─── DATA EXCERPTS
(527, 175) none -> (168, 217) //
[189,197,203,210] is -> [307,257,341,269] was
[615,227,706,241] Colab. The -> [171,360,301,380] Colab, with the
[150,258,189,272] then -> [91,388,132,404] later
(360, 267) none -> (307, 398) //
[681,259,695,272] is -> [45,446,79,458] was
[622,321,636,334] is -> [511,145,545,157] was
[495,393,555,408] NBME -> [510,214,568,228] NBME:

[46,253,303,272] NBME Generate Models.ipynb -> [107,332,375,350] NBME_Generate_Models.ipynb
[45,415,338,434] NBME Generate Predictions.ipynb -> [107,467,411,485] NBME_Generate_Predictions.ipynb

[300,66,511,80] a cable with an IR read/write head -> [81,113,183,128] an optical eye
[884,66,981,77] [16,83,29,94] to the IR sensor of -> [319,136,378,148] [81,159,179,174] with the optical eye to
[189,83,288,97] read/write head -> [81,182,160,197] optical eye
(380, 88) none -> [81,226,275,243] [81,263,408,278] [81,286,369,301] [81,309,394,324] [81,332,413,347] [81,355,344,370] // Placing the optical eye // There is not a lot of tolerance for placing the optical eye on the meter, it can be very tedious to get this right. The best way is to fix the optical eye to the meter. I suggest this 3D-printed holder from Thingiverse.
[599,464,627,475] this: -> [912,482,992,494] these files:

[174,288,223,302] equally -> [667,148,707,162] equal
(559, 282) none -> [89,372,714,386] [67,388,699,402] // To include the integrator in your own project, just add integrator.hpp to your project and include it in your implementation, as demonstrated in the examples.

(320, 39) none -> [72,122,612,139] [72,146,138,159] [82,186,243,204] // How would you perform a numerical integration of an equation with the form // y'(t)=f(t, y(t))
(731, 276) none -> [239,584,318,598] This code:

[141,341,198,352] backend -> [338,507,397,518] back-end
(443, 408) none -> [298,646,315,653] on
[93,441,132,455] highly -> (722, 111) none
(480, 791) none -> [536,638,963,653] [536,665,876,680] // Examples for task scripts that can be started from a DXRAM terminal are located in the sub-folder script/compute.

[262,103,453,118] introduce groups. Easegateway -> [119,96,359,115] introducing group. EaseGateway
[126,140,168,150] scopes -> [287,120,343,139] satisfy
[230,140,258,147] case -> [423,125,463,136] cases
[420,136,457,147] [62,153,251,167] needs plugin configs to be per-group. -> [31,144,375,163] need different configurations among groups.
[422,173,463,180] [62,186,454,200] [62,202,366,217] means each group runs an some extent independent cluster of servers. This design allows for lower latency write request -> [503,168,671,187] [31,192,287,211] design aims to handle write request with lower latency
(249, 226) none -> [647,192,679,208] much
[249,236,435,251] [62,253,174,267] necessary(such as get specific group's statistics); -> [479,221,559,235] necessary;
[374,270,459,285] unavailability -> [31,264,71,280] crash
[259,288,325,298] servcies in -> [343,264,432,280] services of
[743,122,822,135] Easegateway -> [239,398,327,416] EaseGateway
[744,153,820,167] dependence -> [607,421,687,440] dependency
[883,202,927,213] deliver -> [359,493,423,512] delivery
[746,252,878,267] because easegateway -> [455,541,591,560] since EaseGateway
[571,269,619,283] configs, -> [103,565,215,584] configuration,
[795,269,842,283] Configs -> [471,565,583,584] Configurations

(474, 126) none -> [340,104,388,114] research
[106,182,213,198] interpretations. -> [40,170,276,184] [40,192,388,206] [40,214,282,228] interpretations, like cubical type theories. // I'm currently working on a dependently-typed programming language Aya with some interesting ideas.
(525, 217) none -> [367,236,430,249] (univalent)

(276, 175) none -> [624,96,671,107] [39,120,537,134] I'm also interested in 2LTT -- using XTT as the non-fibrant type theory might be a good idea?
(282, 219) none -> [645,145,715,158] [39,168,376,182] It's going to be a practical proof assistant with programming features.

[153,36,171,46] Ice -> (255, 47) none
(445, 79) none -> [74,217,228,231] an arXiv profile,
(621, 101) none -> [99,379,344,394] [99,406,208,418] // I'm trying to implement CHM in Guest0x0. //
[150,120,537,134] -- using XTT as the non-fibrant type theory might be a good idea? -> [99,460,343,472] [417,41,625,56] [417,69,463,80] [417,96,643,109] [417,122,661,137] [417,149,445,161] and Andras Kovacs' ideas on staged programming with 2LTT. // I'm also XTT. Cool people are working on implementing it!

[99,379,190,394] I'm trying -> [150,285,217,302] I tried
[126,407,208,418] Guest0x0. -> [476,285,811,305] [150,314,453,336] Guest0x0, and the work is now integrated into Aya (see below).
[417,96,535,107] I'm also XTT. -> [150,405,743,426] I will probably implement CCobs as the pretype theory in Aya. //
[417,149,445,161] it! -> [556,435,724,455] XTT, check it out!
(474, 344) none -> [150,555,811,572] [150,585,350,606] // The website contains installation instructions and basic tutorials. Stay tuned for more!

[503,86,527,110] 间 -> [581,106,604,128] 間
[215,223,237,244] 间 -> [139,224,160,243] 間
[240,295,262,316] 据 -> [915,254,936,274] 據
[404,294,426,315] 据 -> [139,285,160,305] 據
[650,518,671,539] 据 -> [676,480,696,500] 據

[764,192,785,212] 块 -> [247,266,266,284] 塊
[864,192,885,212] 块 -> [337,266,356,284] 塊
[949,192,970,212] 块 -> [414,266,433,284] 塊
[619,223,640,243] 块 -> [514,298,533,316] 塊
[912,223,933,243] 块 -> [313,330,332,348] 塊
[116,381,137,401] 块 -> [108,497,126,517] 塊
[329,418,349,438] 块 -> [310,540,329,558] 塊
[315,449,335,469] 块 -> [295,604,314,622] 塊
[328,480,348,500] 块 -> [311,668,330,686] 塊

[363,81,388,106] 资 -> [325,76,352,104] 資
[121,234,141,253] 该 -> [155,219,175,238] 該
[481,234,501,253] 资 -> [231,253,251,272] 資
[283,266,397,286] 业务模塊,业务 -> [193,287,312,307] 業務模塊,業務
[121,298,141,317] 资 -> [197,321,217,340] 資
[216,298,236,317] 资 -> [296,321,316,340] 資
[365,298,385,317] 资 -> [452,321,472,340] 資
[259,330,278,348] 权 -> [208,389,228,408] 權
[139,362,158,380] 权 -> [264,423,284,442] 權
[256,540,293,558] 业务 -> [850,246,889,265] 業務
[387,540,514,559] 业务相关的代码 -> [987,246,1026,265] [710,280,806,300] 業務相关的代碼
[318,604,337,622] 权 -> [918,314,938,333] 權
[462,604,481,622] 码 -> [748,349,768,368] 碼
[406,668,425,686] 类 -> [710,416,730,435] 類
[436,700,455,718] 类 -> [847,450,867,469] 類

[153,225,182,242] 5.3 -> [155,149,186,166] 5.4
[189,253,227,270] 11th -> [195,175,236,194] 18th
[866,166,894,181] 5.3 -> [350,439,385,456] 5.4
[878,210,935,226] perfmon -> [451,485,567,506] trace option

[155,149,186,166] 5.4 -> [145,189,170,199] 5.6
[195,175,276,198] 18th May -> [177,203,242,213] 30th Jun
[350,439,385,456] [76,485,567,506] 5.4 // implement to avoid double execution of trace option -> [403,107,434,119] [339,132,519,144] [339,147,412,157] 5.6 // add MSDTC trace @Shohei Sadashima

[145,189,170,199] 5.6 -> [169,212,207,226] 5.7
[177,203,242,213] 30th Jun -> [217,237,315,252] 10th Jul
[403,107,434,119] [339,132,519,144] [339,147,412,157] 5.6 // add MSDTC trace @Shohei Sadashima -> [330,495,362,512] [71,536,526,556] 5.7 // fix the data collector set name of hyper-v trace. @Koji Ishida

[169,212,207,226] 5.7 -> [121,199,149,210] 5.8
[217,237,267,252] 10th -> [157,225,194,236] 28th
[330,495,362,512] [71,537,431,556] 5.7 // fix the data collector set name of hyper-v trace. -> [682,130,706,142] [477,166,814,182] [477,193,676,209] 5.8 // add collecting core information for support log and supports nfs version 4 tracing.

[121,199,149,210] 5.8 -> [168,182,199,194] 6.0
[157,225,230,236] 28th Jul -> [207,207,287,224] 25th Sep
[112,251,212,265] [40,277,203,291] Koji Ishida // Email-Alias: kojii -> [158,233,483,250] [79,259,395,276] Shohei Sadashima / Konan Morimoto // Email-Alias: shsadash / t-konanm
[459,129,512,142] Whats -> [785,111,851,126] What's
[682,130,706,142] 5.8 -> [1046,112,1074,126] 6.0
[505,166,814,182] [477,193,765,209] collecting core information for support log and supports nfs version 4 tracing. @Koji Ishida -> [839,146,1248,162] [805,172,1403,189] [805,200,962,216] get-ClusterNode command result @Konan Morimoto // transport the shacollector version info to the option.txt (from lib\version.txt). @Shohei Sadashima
──────
All lines from the one holding "[121,199,149,210] 5.8 ->" through the end of the entries need to be given again exactly. Leave out the others.

[121,199,149,210] 5.8 -> [168,182,199,194] 6.0
[157,225,230,236] 28th Jul -> [207,207,287,224] 25th Sep
[112,251,212,265] [40,277,203,291] Koji Ishida // Email-Alias: kojii -> [158,233,483,250] [79,259,395,276] Shohei Sadashima / Konan Morimoto // Email-Alias: shsadash / t-konanm
[459,129,512,142] Whats -> [785,111,851,126] What's
[682,130,706,142] 5.8 -> [1046,112,1074,126] 6.0
[505,166,814,182] [477,193,765,209] collecting core information for support log and supports nfs version 4 tracing. @Koji Ishida -> [839,146,1248,162] [805,172,1403,189] [805,200,962,216] get-ClusterNode command result @Konan Morimoto // transport the shacollector version info to the option.txt (from lib\version.txt). @Shohei Sadashima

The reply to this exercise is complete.